* PASSAGE PROVIDED

=== Begin Enclosure ===

Broadening and building positive emotions can increase a person’s awareness of their psychological strengths which can help people recover from psychological problems. In the beginning of this semester, our class was assigned the Values in Action survey, which classifies strengths using a common language of personality traits inherent to every human being. People who frequently use their signature strengths may ultimately make more progress on their goals and have higher overall well-being because they are making a choice to make their strengths stronger rather than dwell on their weaknesses. Student athletes can potentially derive benefit from this survey because it influences athletes to use their strengths to set goals towards desired performances outcomes in injury recovery, optimizing performance, and other environmental stressors they deal with in their daily life. Using strengths to navigate difficulties can be useful for student-athletes, through the identification of their positive attributes that can resolve problems and stressful events.

Directing their attention towards positive aspects can lead to an increase in self-awareness through mindfulness. Mindfulness is choosing to pay attention to one’s own ongoing experience in a way that allows openness and flexibility. The conscious observation of one’s physical, mental, and emotional experience in the present moment requires paying attention to these bodily feelings without judgment. The practice of mindfulness meditation can help collegiate athletes increase their positive emotional states, enable them to focus their attention on conscious self-awareness and goal setting, and avoid negative and unhelpful habitual responses.


Although positive psychology may be one of the best tools for supporting psychological well-being in collegiate athletes, the educational curriculum used in counseling sessions and among coaches and staff do not include positive psychology interventions. Positive psychology is an effective, proactive approach to support psychological well-being that is relatively simple to learn and implement into universities across the nation. The culture that coaches and their staff create can be a determinant of the psychological well-being of athletes. Having a support system for athletes can create an atmosphere that has the potential to lower stress improving the quality of student athletes’ experience and their level of success. Being a student-athlete, I understand the everyday battle of balancing academics, athletics, and my social life at a Division 1 university. I strongly believe that if more funding was put into proactive approaches to help student-athletes deal with everyday stressors then their overall subjective well-being will increase. I don’t see any negatives to adding sports psychologist in every university in order to prevent events like Madison Holleran and Mary Cain from occurring again. The current environment of college athletics is not doing enough to address the mental health issues arising in student-athletes and continuing to take a reactive approach to this sensitive topic will result in more heartbreaks.


  1. Compton, W. C., & Hoffman, E. (2012). Positive Psychology: The Science of Happiness and Flourishing, 2: 1-22. Jon-David Hague.
  2. Cox, C. (2015). Investigating the Prevalence and Risk-Factors of Depression Symptoms among NCAA Division I Collegiate Athletes. ProQuest Dissertations Publishing.
  3. Reardon, C. L. (2010). Sport Psychiatry: A Systematic Review of Diagnosis and Medical Treatment of Mental Illness in Athletes. Sports Medicine, 40(11), pp. 961-980. doi:10.2165/11536580-000000000-00000
  4. Williams, J. M. (1998). Psychosocial antecedents of sport injury: Review and critique of the stress and injury model. Journal of Applied Sport Psychology, 10(1), pp. 5-25. doi:10.1080/10413209808406375
  5. Wolanin A, Hong E, Marks D, et al. (2016) Prevalence of clinically elevated depressive symptoms in college athletes and differences by gender and sport. British Journal of Sports Medicine, 50:167-171.

=== End Enclosure ===

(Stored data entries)
=== Begin Enclosure ===

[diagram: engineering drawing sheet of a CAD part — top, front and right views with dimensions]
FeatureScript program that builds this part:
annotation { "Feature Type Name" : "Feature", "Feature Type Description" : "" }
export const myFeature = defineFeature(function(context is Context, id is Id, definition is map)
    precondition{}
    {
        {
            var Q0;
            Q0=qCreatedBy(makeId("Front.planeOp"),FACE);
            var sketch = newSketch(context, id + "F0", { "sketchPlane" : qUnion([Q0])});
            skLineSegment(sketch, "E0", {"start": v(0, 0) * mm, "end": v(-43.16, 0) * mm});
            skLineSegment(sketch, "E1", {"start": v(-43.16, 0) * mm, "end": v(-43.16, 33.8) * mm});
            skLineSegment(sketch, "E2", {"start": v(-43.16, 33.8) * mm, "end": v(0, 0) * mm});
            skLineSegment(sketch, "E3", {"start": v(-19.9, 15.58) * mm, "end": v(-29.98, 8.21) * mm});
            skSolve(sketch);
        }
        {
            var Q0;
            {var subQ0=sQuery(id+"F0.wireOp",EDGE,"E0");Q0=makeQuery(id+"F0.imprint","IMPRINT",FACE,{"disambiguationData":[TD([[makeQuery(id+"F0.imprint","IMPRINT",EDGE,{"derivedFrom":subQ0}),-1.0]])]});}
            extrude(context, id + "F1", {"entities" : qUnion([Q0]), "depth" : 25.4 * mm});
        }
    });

=== End Enclosure ===

* REQUIRED ACTION A
In the passage on positive psychology for student athletes, which survey was the class assigned at the start of the semester?
* REQUIRED ACTION B
Please copy the passage on positive psychology for student athletes from "2. Cox, C. (2015)." to "Sports Medicine, 50:167-171.", word for word.

* REPLY A
The Values in Action survey.

* REPLY B
2. Cox, C. (2015). Investigating the Prevalence and Risk-Factors of Depression Symptoms among NCAA Division I Collegiate Athletes. ProQuest Dissertations Publishing.
  3. Reardon, C. L. (2010). Sport Psychiatry: A Systematic Review of Diagnosis and Medical Treatment of Mental Illness in Athletes. Sports Medicine, 40(11), pp. 961-980. doi:10.2165/11536580-000000000-00000
  4. Williams, J. M. (1998). Psychosocial antecedents of sport injury: Review and critique of the stress and injury model. Journal of Applied Sport Psychology, 10(1), pp. 5-25. doi:10.1080/10413209808406375
  5. Wolanin A, Hong E, Marks D, et al. (2016) Prevalence of clinically elevated depressive symptoms in college athletes and differences by gender and sport. British Journal of Sports Medicine, 50:167-171.